1-1hit |
Mohamed FAKIR Chuichi SODEYAMA
A method for the recognition of Arabic printed scripts entered from an image scanner is presented. The method uses the Hough transformation (HT) to extract features, Dynamic programming (DP) matching technique, and a topological classifier to recognize the characters. A process of characters recognition is further divided into four parts: preprocessing, segmentation of a word into characters, features extraction, and characters identification. The preprocessing consists of the following steps: smoothing to remove noise, baseline drift correction by using HT, and lines separation by making an horizontal projection profile.
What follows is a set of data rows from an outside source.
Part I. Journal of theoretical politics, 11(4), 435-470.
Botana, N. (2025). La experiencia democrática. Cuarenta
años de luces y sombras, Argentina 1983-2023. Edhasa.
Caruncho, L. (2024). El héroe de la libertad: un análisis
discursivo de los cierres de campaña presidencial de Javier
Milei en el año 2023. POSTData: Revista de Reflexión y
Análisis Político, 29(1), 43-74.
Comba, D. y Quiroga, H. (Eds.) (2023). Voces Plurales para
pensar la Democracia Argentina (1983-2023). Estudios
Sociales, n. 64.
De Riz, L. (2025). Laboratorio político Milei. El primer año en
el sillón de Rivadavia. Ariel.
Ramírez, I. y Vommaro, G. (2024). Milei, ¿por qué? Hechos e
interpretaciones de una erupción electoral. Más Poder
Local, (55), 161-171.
After preprocessing, Arabic printed words are segmented into characters by analysing the vertical and the horizontal projection profiles using a threshold. The character or stroke obtained from the segmentation process is normalized in size, then thinned to provide it skeleton from which features are extracted. As in the procedure of straight lines detection, a threshold is applied to every cell and those cells whose count is greater than the threshold are selected. The coordinates (R, θ) of the selected cells are the extracted features. Next, characters are classified in two steps: In the first one, the character main body is classified using DP matching technique, and features selected in the HT space. In the second one, simple topological features extracted from the geometry of the stress marks are used by the topological classifier to completely recognize the characters. The topological features used to classify each type of the stress mark are the width, the height, and the number of black pixels of the stress marks. Knowing both the main group of the character body and the type of the stress mark (if any), the character is completely identified.